*** RECORDS FOR THIS EXERCISE ***

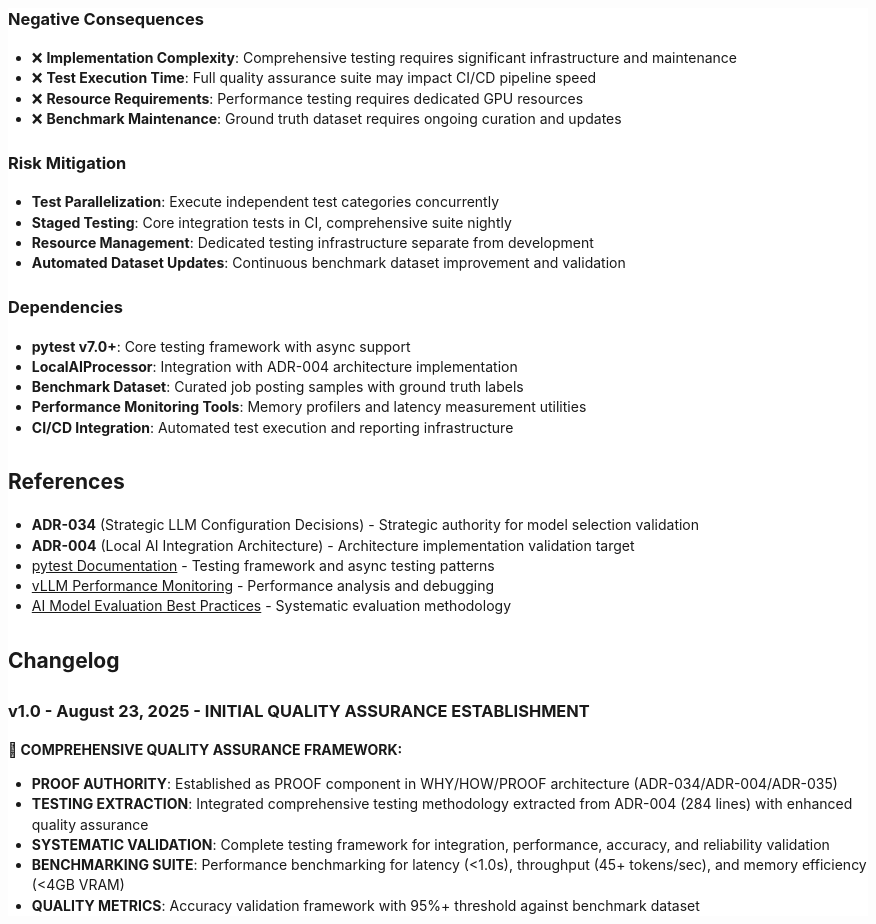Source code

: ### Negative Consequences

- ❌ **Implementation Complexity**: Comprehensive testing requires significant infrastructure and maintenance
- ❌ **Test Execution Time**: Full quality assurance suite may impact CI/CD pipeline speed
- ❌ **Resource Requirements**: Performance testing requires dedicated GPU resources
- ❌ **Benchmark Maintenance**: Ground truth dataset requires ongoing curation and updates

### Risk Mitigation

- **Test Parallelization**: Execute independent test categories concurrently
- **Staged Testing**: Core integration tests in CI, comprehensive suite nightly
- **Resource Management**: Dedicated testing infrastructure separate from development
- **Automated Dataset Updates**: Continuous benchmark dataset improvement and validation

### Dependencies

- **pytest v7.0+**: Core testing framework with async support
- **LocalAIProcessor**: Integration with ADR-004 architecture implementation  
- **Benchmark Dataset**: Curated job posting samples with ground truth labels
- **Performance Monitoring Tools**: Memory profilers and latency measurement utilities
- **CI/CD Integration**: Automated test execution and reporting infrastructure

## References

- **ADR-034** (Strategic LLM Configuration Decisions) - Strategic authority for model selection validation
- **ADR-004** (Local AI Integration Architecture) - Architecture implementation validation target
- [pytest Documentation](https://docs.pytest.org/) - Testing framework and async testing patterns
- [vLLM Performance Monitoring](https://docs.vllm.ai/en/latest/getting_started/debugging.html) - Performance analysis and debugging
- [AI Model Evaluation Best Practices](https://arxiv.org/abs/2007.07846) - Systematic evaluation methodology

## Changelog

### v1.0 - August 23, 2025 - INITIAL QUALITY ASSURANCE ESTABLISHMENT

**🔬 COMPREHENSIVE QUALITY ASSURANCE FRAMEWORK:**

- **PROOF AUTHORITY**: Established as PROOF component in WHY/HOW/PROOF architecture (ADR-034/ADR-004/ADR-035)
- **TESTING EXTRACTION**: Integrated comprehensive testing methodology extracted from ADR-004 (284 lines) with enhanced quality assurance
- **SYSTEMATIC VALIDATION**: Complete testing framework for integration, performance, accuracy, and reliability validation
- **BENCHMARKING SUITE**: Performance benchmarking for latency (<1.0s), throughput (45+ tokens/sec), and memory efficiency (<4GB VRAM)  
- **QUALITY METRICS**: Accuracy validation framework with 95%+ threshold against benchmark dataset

*** End of RECORDS FOR THIS EXERCISE ***

* TASK DETAILS *
All records above are to be printed exactly, minus the pictures they contain.

* COMPLETED EXERCISE *
Source code

: ### Negative Consequences

- ❌ **Implementation Complexity**: Comprehensive testing requires significant infrastructure and maintenance
- ❌ **Test Execution Time**: Full quality assurance suite may impact CI/CD pipeline speed
- ❌ **Resource Requirements**: Performance testing requires dedicated GPU resources
- ❌ **Benchmark Maintenance**: Ground truth dataset requires ongoing curation and updates

### Risk Mitigation

- **Test Parallelization**: Execute independent test categories concurrently
- **Staged Testing**: Core integration tests in CI, comprehensive suite nightly
- **Resource Management**: Dedicated testing infrastructure separate from development
- **Automated Dataset Updates**: Continuous benchmark dataset improvement and validation

### Dependencies

- **pytest v7.0+**: Core testing framework with async support
- **LocalAIProcessor**: Integration with ADR-004 architecture implementation  
- **Benchmark Dataset**: Curated job posting samples with ground truth labels
- **Performance Monitoring Tools**: Memory profilers and latency measurement utilities
- **CI/CD Integration**: Automated test execution and reporting infrastructure

## References

- **ADR-034** (Strategic LLM Configuration Decisions) - Strategic authority for model selection validation
- **ADR-004** (Local AI Integration Architecture) - Architecture implementation validation target
- [pytest Documentation](https://docs.pytest.org/) - Testing framework and async testing patterns
- [vLLM Performance Monitoring](https://docs.vllm.ai/en/latest/getting_started/debugging.html) - Performance analysis and debugging
- [AI Model Evaluation Best Practices](https://arxiv.org/abs/2007.07846) - Systematic evaluation methodology

## Changelog

### v1.0 - August 23, 2025 - INITIAL QUALITY ASSURANCE ESTABLISHMENT

**🔬 COMPREHENSIVE QUALITY ASSURANCE FRAMEWORK:**

- **PROOF AUTHORITY**: Established as PROOF component in WHY/HOW/PROOF architecture (ADR-034/ADR-004/ADR-035)
- **TESTING EXTRACTION**: Integrated comprehensive testing methodology extracted from ADR-004 (284 lines) with enhanced quality assurance
- **SYSTEMATIC VALIDATION**: Complete testing framework for integration, performance, accuracy, and reliability validation
- **BENCHMARKING SUITE**: Performance benchmarking for latency (<1.0s), throughput (45+ tokens/sec), and memory efficiency (<4GB VRAM)  
- **QUALITY METRICS**: Accuracy validation framework with 95%+ threshold against benchmark dataset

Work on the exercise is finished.